- Data excerpt:
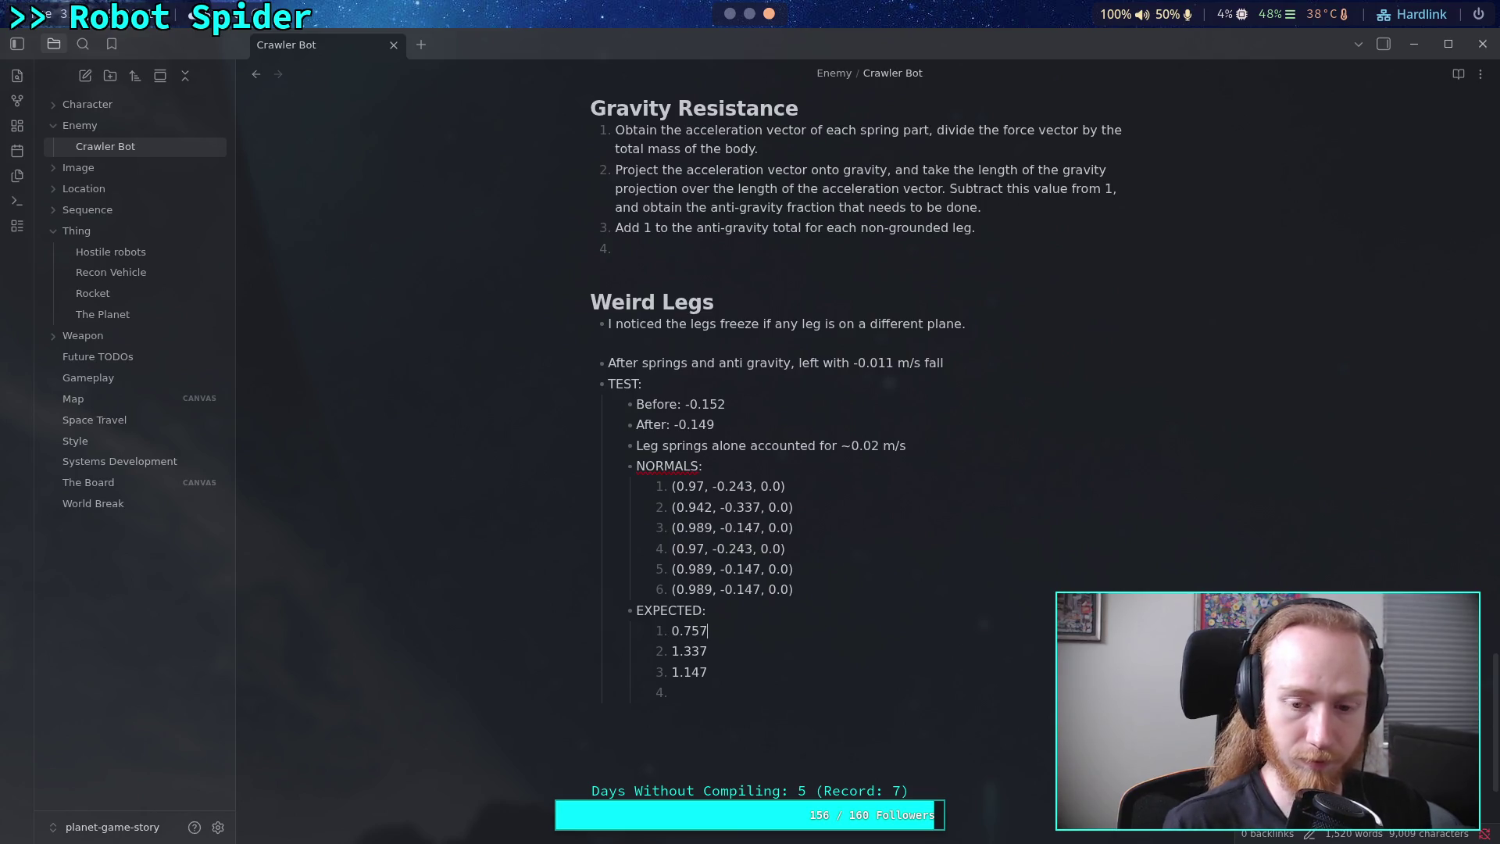
key(Down)
key(BackSpace)
key(BackSpace)
key(BackSpace)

- Exercise details: Transcribe the listing exactly; omit all images.

- Written response:
key(Down)
key(BackSpace)
key(BackSpace)
key(BackSpace)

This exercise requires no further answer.